Zastanawiał się Pan kiedyś, co pomyślą potomni o Waszym pokoleniu, pierwszym uwiecznionym na filmowych taśmach, czy te filmy wywoływać będą kpiny, czy uśmiech zażenowania. Jak Pan zdążył się przekonać, losy pokolenia Pańskiego i tego, które wychowywało się na Pańskiej twórczości, przez wiele lat budziły tylko lęk.
Zastanawiał się Pan kiedyś, co pomyślą potomni o Waszym pokoleniu, pierwszym uwiecznionym na filmowych taśmach, czy te filmy wywoływać będą kpiny, czy uśmiech zażenowania. Jak Pan zdążył się przekonać, losy pokolenia Pańskiego i tego, które wychowywało się na Pańskiej twórczości, przez wiele lat budziły tylko lęk.
I mogłoby się wydawać, że po
tamtych doświadczeniach już nic nie jest w stanie ludzi omamić do tego stopnia,
żeby znów dać sobie powszechne przyzwolenie na nienawiść. Niestety, czytając
„Kroniki tygodniowe”, które stały się mimowolnym zapisem narastania atmosfery
zakończonej największym kataklizmem, jaki zgotował sobie człowiek, odnoszę wrażenie,
że dziś jesteśmy mentalnie na tym samym etapie. Może trochę różnią się nazwiska,
nazwy geograficzne i odrobinę inaczej rozkładają się akcenty, ale niektóre
teksty z lat 30-tych można czytać jakby powstawały dzisiaj.
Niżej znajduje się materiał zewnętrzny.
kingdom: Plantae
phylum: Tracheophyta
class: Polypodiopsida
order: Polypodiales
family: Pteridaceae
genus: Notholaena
I niestety, nie
chodzi o uniwersalność ich przekazu, a o komentowane realia.
Rządy czegoś w rodzaju sanacji –
specjalistów od formułowania i egzekwowania od innych zasad i moralności, od
której sami czują się zwolnieni, nie są nam dziś obce. Nie wiem, czy to, że
obecnie rządząca organizacja doszła do władzy w legalnych wyborach, a nie w
wyniku zamachu, świadczy o wyborcach lepiej, czy gorzej.
Na pozór wcale nie jest tak źle.
Cenzura jeszcze nie jest powszechna. Nie ma też więźniów politycznych, bo dzisiaj
nie ma takich w naszej części świata - są tylko tacy, którym udowodniono inne przestępstwa, najczęściej finansowe. Rodzimi fachowcy
od produkowania dowodów cieszą się łaską prezydenta, więc niebawem mogą tacy „przestępcy”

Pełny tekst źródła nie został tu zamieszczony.